I was so surprised at seeing so many examples of the blank A1 leaf in our collection because I can't recall, at least with any specificity, seeing such a leaf before. It isn't hard to determine why; how many times (especially for those bibliographically inclined) have you seen a collation note that includes a variant on "A1 missing" or [A1]? I can't remember the number of times I've seen this--because, unsurprisingly, these initial blank leaves were easily and often lost. While Smith focuses on incunabula, her observations are still applicable to later books like the ones shown here:
It seems likely that at least some first leaves did become soiled and were cut away at the time of binding, in order to keep the first page of the book clean. However there are too many unknown factors, and too much time has passed, to be certain when or why leaves were removed. They  might have been removed because someone needed the paper for another purpose, or at rebinding, or because they bore marks of ownership that a later owner wanted to destroy. (56)
As you can see, the blank leaves in the first three examples survived (just barely, in the last one) because the slim pamphlets remained unbound; in the latter two examples, it survived because it was an integral part of the book, containing text on the verso which was necessary to understand what came after.

The sixth and final example from our collection shows that the blank A1 page could indeed move around. Here is the title-page:


You can just make out a mark of ownership at the bottom (it seems to be "C Humphreys 1745") -- and, yet again, the old perforated stamp from the State University of Iowa smack in the middle of the title at the top. Turn the page, and you find a dedication:


Opposite the verso of the final page of the dedication, you see something out of place:


At some point, the A1 leaf has been inserted here, after the dedication, and just before the dedicatory poems that follow. The ESTC record notes that "The first leaf is blank except for signature-mark 'A' within an ornamental frame," which matches this page nicely. (Do you even have to ask if EEBO includes the blank leaf at the beginning?) Why this page was inserted here, and by whom, is impossible to tell--presumably, as Smith suggests, at binding or re-binding. But if you look closely at the verso, you can be absolutely sure that this blank leaf does indeed belong with this book, and that for a time, the leaf served its intended function as protection for the title-page. Here's the verso:


I've played around with a bit of photo-editing software to alter the color, so that you can (hopefully) more easily see the faint reverse-image of the title-page -- you can just make out the row of printer's ornaments and the "VARIETIES" at the left side of the image above, which appears at the top of the title-page. This is what Jeff Knight calls a "ghost image," in what I have to say is one of my new favorite articles, "Invisible Ink", which has left me constantly squinting at blank pages to see if I can find a trace of something. That ever-so-slight darkening of the page comes from prolonged contact, and, as Knight and the curators at the Huntington Library state, probably comes from either the oil in the ink, or perhaps its acidity, at least relative to the paper that makes up the blank leaf.

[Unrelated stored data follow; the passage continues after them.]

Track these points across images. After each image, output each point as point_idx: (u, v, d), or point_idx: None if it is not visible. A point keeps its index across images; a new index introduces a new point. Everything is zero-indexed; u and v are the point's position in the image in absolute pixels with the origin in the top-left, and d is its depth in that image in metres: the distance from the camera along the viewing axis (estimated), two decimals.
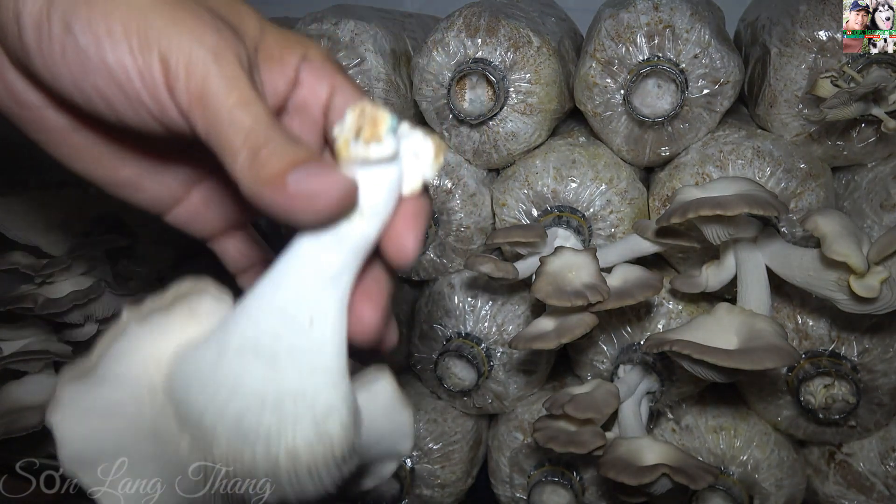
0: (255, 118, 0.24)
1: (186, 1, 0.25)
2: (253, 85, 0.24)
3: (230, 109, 0.23)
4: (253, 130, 0.23)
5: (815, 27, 0.59)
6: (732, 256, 0.54)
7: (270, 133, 0.23)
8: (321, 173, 0.23)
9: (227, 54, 0.24)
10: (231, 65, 0.24)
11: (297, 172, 0.23)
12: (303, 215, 0.23)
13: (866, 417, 0.61)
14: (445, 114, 0.68)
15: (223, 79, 0.24)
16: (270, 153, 0.23)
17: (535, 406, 0.70)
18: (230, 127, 0.23)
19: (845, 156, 0.63)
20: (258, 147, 0.23)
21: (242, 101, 0.24)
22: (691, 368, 0.49)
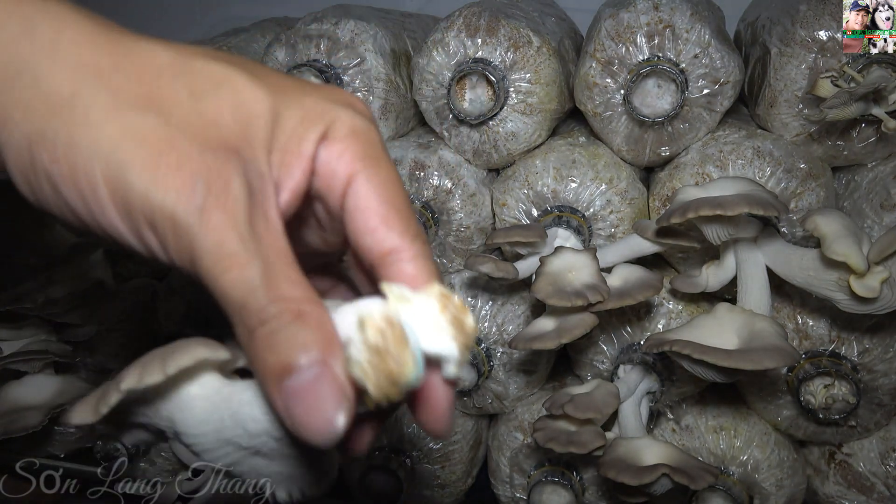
0: (247, 288, 0.22)
1: (171, 142, 0.22)
2: (250, 233, 0.22)
3: (219, 279, 0.22)
4: (245, 307, 0.22)
5: (816, 27, 0.59)
6: (732, 256, 0.54)
7: (265, 311, 0.21)
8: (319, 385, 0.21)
9: (217, 210, 0.22)
10: (220, 222, 0.22)
11: (293, 380, 0.21)
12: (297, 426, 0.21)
13: (866, 417, 0.61)
14: (445, 114, 0.68)
15: (210, 244, 0.22)
16: (265, 341, 0.22)
17: (535, 406, 0.70)
18: (223, 297, 0.22)
19: (845, 156, 0.63)
20: (252, 327, 0.22)
21: (230, 269, 0.22)
22: (691, 368, 0.49)
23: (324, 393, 0.21)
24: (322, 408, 0.21)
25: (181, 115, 0.23)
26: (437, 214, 0.68)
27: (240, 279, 0.21)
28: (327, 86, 0.27)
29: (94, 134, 0.22)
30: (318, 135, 0.25)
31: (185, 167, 0.22)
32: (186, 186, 0.22)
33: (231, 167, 0.22)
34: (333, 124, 0.25)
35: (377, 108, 0.70)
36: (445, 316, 0.22)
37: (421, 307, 0.22)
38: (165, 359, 0.24)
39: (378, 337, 0.21)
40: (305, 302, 0.22)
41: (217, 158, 0.22)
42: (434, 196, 0.68)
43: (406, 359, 0.21)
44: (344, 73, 0.68)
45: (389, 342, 0.21)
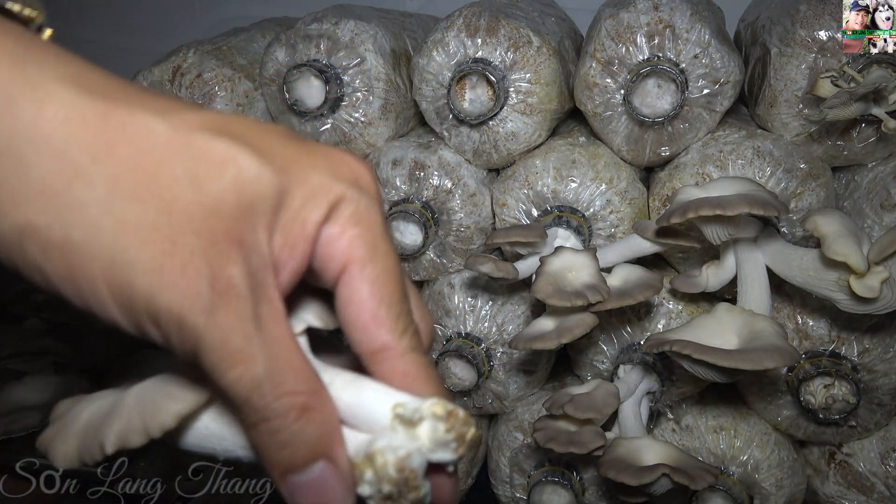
0: (252, 385, 0.22)
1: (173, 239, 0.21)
2: (254, 327, 0.22)
3: (224, 376, 0.22)
4: (249, 403, 0.22)
5: (816, 27, 0.59)
6: (732, 256, 0.54)
7: (270, 409, 0.22)
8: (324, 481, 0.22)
9: (221, 309, 0.22)
10: (225, 322, 0.22)
11: (299, 477, 0.22)
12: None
13: (866, 417, 0.61)
14: (445, 114, 0.68)
15: (216, 343, 0.22)
16: (270, 438, 0.22)
17: (535, 406, 0.70)
18: (228, 392, 0.22)
19: (845, 156, 0.63)
20: (256, 423, 0.22)
21: (236, 365, 0.22)
22: (691, 368, 0.49)
23: (330, 487, 0.22)
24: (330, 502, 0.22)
25: (182, 206, 0.22)
26: (437, 214, 0.68)
27: (244, 376, 0.22)
28: (337, 153, 0.26)
29: (94, 234, 0.21)
30: (321, 216, 0.24)
31: (190, 268, 0.21)
32: (191, 289, 0.21)
33: (234, 261, 0.22)
34: (337, 206, 0.24)
35: (377, 108, 0.70)
36: (451, 435, 0.23)
37: (428, 430, 0.23)
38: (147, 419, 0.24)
39: (393, 489, 0.22)
40: (310, 395, 0.23)
41: (220, 254, 0.22)
42: (434, 196, 0.68)
43: (419, 497, 0.23)
44: (344, 73, 0.68)
45: (404, 490, 0.22)
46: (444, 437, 0.23)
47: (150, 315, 0.22)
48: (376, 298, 0.25)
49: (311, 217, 0.24)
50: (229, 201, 0.22)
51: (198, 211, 0.22)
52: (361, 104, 0.69)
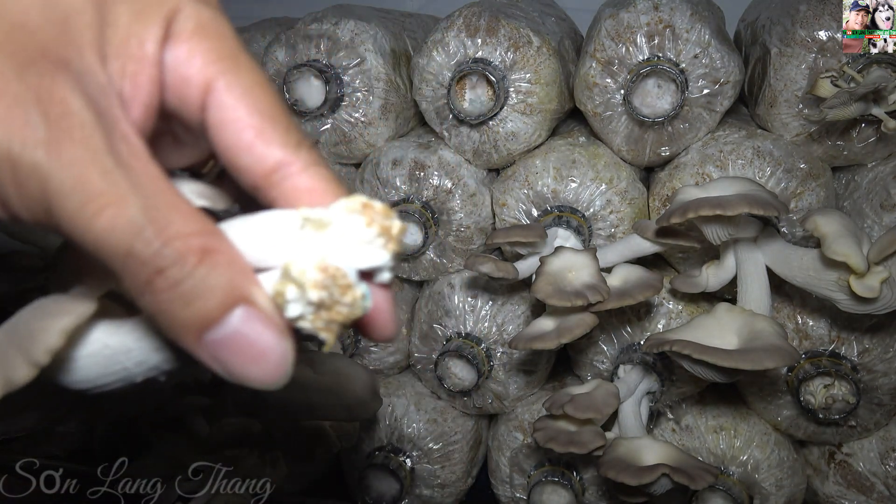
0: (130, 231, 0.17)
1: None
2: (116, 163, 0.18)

Knight uses this to determine which books were once bound together that have since been broken apart; here, we can see that for a time, the A1 page occupied its proper position, but that at a later time, it was removed, moved, and re-bound.

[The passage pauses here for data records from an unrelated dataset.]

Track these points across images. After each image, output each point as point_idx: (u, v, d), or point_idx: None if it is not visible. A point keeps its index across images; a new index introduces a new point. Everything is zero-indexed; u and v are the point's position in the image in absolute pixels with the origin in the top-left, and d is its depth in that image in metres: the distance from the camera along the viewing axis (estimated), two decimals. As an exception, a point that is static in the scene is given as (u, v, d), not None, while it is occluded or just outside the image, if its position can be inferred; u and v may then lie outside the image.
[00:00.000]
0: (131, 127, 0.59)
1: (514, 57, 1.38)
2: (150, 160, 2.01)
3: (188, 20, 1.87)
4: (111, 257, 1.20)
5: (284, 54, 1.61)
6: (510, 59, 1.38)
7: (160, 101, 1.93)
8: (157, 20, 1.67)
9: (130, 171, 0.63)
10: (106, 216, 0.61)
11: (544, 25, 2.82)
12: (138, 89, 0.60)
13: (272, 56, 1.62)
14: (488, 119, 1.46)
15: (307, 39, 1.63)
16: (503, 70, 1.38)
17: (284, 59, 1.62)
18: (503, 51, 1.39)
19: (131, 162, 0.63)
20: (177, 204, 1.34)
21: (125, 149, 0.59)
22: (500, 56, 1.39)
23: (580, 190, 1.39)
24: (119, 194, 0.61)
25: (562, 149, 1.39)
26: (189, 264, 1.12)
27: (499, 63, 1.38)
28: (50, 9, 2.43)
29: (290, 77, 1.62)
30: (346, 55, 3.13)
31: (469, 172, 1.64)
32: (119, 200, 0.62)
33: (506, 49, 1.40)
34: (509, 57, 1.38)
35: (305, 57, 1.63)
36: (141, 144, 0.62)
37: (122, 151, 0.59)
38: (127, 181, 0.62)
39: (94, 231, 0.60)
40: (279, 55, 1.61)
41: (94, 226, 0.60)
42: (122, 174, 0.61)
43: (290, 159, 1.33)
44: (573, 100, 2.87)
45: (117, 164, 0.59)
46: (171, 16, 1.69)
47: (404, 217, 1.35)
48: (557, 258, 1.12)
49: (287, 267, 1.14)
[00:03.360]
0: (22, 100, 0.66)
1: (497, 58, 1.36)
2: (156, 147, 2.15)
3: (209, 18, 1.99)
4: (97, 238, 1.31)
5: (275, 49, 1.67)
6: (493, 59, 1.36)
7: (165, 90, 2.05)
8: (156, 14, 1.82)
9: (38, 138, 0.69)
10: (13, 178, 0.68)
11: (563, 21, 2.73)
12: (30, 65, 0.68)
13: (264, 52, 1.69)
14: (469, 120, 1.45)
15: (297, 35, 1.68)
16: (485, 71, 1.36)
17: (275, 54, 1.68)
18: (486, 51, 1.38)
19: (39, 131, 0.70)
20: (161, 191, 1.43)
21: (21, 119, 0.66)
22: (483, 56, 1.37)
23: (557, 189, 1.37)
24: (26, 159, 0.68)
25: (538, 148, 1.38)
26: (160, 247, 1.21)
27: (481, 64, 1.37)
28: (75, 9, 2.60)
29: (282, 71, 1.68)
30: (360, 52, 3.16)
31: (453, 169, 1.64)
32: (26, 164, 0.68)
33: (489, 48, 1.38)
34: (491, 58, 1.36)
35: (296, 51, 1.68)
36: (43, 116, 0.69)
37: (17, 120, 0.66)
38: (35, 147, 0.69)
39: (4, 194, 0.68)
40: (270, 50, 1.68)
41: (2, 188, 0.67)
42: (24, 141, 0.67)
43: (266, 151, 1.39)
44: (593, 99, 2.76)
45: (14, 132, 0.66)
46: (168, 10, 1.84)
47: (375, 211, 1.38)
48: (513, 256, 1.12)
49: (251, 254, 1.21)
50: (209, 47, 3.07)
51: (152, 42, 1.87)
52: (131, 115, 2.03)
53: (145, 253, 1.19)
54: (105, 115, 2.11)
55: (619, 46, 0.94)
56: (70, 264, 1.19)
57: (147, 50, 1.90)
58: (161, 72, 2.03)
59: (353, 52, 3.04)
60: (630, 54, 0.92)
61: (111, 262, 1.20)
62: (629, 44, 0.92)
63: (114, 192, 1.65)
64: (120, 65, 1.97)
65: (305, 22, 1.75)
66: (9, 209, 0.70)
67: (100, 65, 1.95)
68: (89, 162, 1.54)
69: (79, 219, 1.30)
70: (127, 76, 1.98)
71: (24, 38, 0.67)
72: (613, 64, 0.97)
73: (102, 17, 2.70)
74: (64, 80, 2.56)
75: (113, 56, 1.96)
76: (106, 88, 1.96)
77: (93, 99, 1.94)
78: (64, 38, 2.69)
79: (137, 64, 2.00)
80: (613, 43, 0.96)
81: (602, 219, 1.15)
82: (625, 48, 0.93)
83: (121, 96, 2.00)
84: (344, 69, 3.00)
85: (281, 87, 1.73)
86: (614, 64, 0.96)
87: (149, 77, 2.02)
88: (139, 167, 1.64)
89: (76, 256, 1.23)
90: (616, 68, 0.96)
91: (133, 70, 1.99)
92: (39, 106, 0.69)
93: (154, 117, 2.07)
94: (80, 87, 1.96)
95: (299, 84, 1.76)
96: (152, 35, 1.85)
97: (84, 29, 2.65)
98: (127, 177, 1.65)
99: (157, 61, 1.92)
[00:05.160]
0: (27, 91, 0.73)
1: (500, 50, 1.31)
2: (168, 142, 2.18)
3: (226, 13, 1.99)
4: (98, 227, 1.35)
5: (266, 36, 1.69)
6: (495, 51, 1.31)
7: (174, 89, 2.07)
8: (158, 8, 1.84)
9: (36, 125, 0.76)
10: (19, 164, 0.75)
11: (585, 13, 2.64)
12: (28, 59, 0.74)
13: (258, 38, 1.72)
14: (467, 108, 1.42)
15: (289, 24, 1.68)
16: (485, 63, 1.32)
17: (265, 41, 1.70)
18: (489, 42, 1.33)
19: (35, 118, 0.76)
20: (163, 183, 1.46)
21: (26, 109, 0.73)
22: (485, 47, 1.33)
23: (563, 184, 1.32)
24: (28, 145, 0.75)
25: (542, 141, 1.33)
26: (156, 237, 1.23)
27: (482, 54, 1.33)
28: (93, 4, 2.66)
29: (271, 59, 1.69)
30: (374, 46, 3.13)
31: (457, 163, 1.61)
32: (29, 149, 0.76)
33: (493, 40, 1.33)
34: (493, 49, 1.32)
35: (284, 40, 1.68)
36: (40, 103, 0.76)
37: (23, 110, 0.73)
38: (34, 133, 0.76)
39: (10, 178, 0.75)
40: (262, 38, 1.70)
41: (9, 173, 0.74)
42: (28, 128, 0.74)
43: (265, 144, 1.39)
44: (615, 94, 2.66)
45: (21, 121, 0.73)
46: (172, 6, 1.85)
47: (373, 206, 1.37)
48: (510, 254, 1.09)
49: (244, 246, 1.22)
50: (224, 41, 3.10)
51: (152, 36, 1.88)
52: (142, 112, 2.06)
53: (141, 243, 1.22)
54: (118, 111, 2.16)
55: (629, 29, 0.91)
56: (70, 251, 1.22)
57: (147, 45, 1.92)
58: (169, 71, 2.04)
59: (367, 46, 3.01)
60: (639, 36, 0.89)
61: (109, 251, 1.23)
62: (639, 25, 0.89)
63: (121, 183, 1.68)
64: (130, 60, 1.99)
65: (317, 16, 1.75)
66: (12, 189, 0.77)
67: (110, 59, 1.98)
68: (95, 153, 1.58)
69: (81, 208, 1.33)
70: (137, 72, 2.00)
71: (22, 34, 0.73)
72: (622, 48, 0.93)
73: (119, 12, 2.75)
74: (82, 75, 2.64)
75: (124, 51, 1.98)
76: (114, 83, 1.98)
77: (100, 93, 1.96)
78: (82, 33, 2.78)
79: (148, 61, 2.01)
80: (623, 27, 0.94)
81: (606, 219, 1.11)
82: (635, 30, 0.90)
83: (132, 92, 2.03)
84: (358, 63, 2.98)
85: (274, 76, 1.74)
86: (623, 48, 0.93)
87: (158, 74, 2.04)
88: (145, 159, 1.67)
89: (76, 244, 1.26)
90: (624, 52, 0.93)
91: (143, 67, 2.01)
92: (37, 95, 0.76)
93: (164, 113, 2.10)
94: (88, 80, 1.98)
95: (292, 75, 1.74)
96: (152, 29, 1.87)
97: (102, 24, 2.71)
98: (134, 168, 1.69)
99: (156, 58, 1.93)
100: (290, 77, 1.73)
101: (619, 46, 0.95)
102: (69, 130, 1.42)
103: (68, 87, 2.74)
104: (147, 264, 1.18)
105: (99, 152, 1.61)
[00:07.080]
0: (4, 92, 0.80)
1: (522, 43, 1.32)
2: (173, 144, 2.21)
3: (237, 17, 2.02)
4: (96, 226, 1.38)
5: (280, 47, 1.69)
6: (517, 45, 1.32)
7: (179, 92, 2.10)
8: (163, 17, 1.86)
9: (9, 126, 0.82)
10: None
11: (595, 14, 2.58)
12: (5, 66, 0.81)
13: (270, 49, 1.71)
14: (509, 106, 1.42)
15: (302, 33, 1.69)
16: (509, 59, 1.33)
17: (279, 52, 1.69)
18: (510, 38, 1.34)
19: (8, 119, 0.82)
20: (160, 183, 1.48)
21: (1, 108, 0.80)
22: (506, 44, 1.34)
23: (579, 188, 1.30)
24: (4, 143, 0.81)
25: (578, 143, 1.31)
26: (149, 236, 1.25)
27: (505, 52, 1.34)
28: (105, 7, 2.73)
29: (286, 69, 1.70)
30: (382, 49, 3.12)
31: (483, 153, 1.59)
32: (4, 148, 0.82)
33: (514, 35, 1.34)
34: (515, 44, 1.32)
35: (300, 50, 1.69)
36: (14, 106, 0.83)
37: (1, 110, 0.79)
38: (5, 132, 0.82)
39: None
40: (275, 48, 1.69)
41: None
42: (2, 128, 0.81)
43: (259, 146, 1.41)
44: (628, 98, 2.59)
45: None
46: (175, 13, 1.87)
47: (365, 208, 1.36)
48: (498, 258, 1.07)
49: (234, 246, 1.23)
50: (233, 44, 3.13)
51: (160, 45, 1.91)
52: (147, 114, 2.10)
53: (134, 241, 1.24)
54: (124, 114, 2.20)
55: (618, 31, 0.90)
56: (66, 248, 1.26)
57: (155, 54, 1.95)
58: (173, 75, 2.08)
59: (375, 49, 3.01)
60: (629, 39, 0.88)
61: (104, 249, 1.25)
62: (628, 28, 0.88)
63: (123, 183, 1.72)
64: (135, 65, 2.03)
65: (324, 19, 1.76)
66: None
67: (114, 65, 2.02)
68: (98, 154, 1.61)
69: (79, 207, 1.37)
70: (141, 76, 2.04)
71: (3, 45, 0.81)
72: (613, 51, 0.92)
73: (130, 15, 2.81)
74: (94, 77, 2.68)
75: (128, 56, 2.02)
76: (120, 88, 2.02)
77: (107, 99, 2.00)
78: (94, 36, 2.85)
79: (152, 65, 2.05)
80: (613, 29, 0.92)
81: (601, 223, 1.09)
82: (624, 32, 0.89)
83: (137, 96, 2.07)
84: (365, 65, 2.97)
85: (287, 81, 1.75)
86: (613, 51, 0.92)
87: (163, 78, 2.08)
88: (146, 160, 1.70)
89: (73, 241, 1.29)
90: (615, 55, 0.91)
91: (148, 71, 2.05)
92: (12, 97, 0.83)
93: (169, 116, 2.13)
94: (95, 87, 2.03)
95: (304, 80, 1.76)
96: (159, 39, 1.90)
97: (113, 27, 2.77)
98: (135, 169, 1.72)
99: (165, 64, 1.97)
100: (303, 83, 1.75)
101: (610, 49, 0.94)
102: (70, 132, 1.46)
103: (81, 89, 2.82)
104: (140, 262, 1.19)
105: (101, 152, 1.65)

The blank A1 leaf is unique in the sense that it is far more likely to include such a ghost image than other pages--due to its inherent position and function--but is far less likely to actually survive. And even if, as in this case, it does survive, the information we can glean from it is limited, beyond the mere fact that a blank cover page once existed for a specific book. (Unfortunately, unlike several examples mentioned by Smith, none of the blank A1 leaves we have includes any owners' marks, or any other forms of writing).

If the A1 leaf served its intended purpose, then it probably disappeared, one way or another--any trace of its material existence was removed, except for a protected, pristine title-page, the most valuable and visible part of a book.

Which reminds me: I've got lesson plans and class prep to finish up.